The infection began with a ZIP file, “task-space-eshop-aeea6cc51a7c.zip,” downloaded from a fraudulent BitBucket repository. The malicious project, allegedly uploaded by “francesco zaid,” aligns with tactics used in previous Contagious Interview campaigns where threat actors lure victims with fake job postings.

eshop project hosted on Bitbucket | Image: TRU

The BeaverTail malware used the infected system to download and execute InvisibleFerret components. The initial Python script, saved as .sysinfo, acted as a loader, initiating multiple malicious payloads targeting the victim’s machine.

These components included:

Browser Credential Theft: Targeting Chrome, Brave, and other browsers, BeaverTail exfiltrated credentials and crypto wallet configurations.
Crypto Wallet Enumeration: The malware scanned for extensions like Exodus and Solana, stealing sensitive wallet data.
Payload Deployment: InvisibleFerret’s three main components — pay, brow, and mlip — executed fingerprinting, credential theft, and clipboard logging

InvisibleFerret is a modular, multi-platform malware designed to extract valuable data while evading detection. Its pay component focused on host fingerprinting and remote access, while brow targeted browser credentials, and mlip acted as a keylogger and clipboard stealer.

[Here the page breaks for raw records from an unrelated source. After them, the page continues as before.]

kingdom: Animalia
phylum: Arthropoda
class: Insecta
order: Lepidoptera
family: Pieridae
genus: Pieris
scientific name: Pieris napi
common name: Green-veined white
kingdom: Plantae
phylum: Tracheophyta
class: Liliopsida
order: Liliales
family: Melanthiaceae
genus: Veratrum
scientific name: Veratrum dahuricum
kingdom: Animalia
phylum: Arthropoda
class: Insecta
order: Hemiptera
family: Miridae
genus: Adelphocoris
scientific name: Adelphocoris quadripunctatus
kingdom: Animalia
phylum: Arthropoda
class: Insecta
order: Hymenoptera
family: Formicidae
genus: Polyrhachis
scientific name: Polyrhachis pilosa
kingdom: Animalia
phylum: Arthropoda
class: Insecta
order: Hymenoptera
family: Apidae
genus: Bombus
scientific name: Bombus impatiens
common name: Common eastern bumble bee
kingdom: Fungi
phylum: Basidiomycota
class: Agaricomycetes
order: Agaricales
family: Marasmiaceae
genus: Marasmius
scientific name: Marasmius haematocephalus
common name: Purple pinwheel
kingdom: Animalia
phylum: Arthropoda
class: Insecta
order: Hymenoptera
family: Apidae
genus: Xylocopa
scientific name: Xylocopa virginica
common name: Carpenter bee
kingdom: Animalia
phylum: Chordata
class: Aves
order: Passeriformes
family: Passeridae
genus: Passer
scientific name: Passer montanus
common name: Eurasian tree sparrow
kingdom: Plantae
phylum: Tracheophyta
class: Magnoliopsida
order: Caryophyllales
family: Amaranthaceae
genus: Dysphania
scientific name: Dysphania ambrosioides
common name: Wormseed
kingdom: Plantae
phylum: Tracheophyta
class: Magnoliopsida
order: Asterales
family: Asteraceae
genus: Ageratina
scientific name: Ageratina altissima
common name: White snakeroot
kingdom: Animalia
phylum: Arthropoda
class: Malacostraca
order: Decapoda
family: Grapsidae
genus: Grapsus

One of the key functionalities involved scanning for and exfiltrating private keys and mnemonic phrases, particularly from crypto wallets. As eSentire notes, “Any system found infected with InvisibleFerret should assume these keys are compromised and take appropriate action.”

As threat actors like North Korea’s Lazarus Group expand their tactics, vigilance, and robust security practices are paramount. For developers and organizations alike, the message is clear: trust, but verify. Always scrutinize the source before opening the door to your digital workspace.